Renal Effects of SGLT2 Inhibitors: An Update

Josselin Nespoux; Volker Vallon


Curr Opin Nephrol Hypertens. 2020;29(2):190-198. 

In This Article

SGLT2 and SGLT1 can Explain all Renal Glucose Reabsorption in Nondiabetic and Diabetic Mice

In normoglycemia and with normal GFR, the two kidneys of a healthy individual filter up to 180 g of glucose daily. Glucose is a valuable energy substrate and, as a consequence, filtered glucose is basically completely reabsorbed (~99.9%) by the tubular system, primarily through SGLT2 and SGLT1 in the proximal tubule. Studies in nondiabetic mice showed that SGLT2 reabsorbs all filtered glucose in the early proximal tubule (S1/S2 segments) and the majority of glucose (~97%) on the whole kidney level. SGLT1 reabsorbs the remaining glucose delivered to the late proximal tubule (S2/S3 segments) (for review see[4,5]). Recent studies confirmed that SGLT2 and SGLT1 can explain all renal glucose reabsorption in nondiabetic mice and extended the finding to genetic models of T2DM (db/db) and T1DM (Akita).[25]

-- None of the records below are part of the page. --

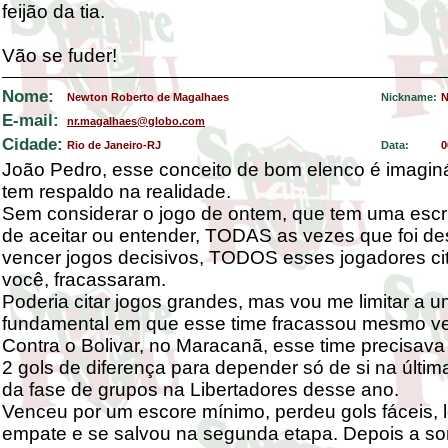
feijão da tia.
Vão se fuder!
Nome:
Newton Roberto de Magalhaes
Nickname:
N
E-mail:
nr.magalhaes@globo.com
Cidade:
Rio de Janeiro-RJ
Data:
0
João Pedro, esse conceito de bom elenco é imaginá
tem respaldo na realidade.
Sem considerar o jogo de ontem, que tem uma escrita
de aceitar ou entender, TODAS as vezes que foi de
vencer jogos decisivos, TODOS esses jogadores ci
você, fracassaram.
Poderia citar jogos grandes, mas vou me limitar a u
fundamental em que esse time fracassou mesmo v
Contra o Bolivar, no Maracanã, esse time precisava
2 gols de diferença para depender só de si na últi
da fase de grupos na Libertadores desse ano.
Venceu por um escore mínimo, perdeu gols fáceis, 
empate e se salvou na segunda etapa. Depois a sort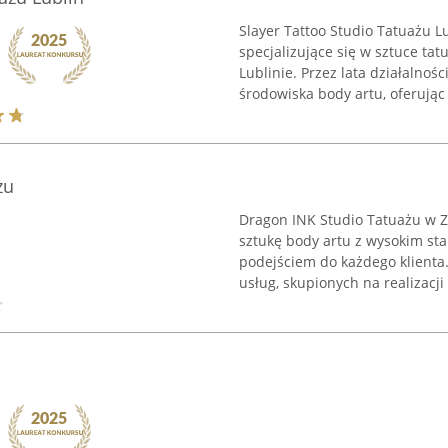
Slayer Tattoo Studio Tatuażu L
specjalizujące się w sztuce tat
Lublinie. Przez lata działalnoś
środowiska body artu, oferując .
żu
Dragon INK Studio Tatuażu w Z
sztukę body artu z wysokim s
podejściem do każdego klient
usług, skupionych na realizacji 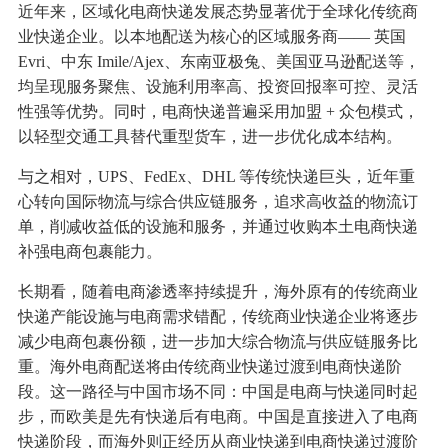
近年来，区域化电商快递发展态势显著优于全球化传统商
业快递企业。以本地配送为核心的区域服务商—— 英国
Evri、中东 Imile/Ajex、东南亚极兔、美国亚马逊配送等，
均呈现服务聚焦、设施利用率高、投资回报率可控、灵活
性强等优势。同时，电商快递普遍采用加盟 + 众包模式，
以轻型交通工具替代重型货车，进一步优化成本结构。
与之相对，UPS、FedEx、DHL 等传统快递巨头，近年重
心转向国际物流与综合供应链服务，追求高收益的物流订
单，削减收益低的设施和服务，并通过收购本土电商快递
补强电商包裹能力。
长期看，随着电商渗透率持续提升，海外原有的传统商业
快递产能设施与电商需求错配，传统商业快递企业将逐步
减少电商包裹份额，进一步加大综合物流与供应链服务比
重。海外电商配送将由传统商业快递过渡到电商快递阶
段。这一路径与中国市场不同：中国是电商与快递同时起
步，而欧美是先有快递后有电商。中国是直接进入了电商
快递阶段，而海外则正经历从商业快递到电商快递过渡阶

Hyperglycemia enhances glomerular filtration of glucose. To prevent the renal loss of glucose, human kidneys increase their glucose reabsorption maximum capacity by ~20% to up to 600 g/day. This is associated with tubular growth.[4,5] Yakovleva et al.[26] used quantitative drug–disease systems modelling to propose that higher renal glucose reabsorption in T2DM patients vs. healthy individuals is associated with 54 and 28% greater transport maximum (Vmax) for SGLT1 and SGLT2, respectively. Studies in humans with T2DM[27,28] and genetic rodent models of T2DM and T1DM support an upregulation of renal SGLT2 protein expression,[27,29,30] whereas the response in SGLT1 is less clear.[4,5]

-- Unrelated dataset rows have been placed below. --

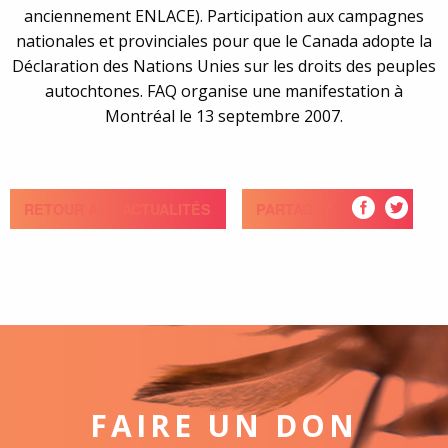
anciennement ENLACE). Participation aux campagnes
nationales et provinciales pour que le Canada adopte la
Déclaration des Nations Unies sur les droits des peuples
autochtones. FAQ organise une manifestation à
Montréal le 13 septembre 2007.
RETOUR AUX ACTUALITÉS
PARTAGEZ
FAIRE UN DON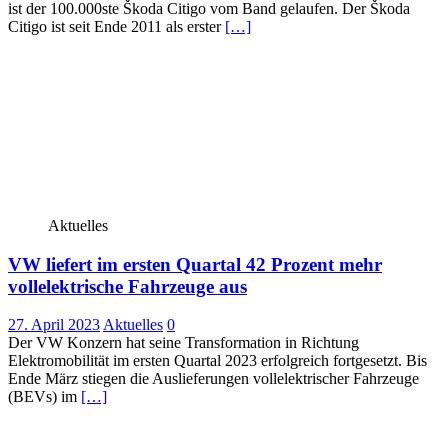
ist der 100.000ste Škoda Citigo vom Band gelaufen. Der Škoda
Citigo ist seit Ende 2011 als erster
[…]
Aktuelles
VW liefert im ersten Quartal 42 Prozent mehr
vollelektrische Fahrzeuge aus
27. April 2023
Aktuelles
0
Der VW Konzern hat seine Transformation in Richtung
Elektromobilität im ersten Quartal 2023 erfolgreich fortgesetzt. Bis
Ende März stiegen die Auslieferungen vollelektrischer Fahrzeuge
(BEVs) im
[…]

The early proximal tubule not only reabsorbs glucose (via SGLT2) but also generates glucose by gluconeogenesis. The latter not only occurs particularly in the postprandial phase but also in response to metabolic acidosis, as tubular gluconeogenesis is linked to bicarbonate formation. In this regard, Onishi et al.[31] linked enhanced renal gluconeogenesis to an inhibition of SGLT2 expression inasmuch as upregulation of renal gluconeogenesis to compensate for impaired bicarbonate reabsorption in mice lacking tubular NHE3 was associated with marked suppression of SGLT2 protein expression, probably to prevent glucose overload in these cells. In other words, if diabetes is associated with metabolic acidosis, then the resulting increase in renal gluconeogenesis can lower renal SGLT2 expression. The studies by Onishi et al.[31] further indicated that in this setting of suppressed SGLT2 expression, the downstream shift of glucose was associated with upregulation of SGLT1-mediated glucose reabsorption suggesting a coordinated response.

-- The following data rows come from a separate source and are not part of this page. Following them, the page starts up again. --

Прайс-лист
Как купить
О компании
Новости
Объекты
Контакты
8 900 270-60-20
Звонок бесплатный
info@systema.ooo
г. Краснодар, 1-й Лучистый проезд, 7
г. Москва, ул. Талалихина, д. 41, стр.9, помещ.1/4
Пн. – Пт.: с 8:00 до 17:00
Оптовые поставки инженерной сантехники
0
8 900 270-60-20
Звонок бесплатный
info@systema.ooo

The uricosuric and blood urate-lowering effect of SGLT2 inhibitors is a class effect.[4] Using knockout mouse models for SGLT2, SGLT1, URAT1 and GLUT9, studies by Novikov et al.[32] indicated a role of luminal glucose delivery and inhibition of the proximal tubule urate transporter URAT1 in the uricosuric effect of the SGLT2 inhibitor canagliflozin. Insulin enhances URAT1 activity.[33] Therefore, SGLT2 inhibition may reduce URAT1 activity by enhancing luminal glucose delivery or lowering insulin levels (Figure 2), or SGLT2 and URAT1 may functionally interact in the proximal tubule, such that inhibition of SGLT2 partially inhibits URAT1.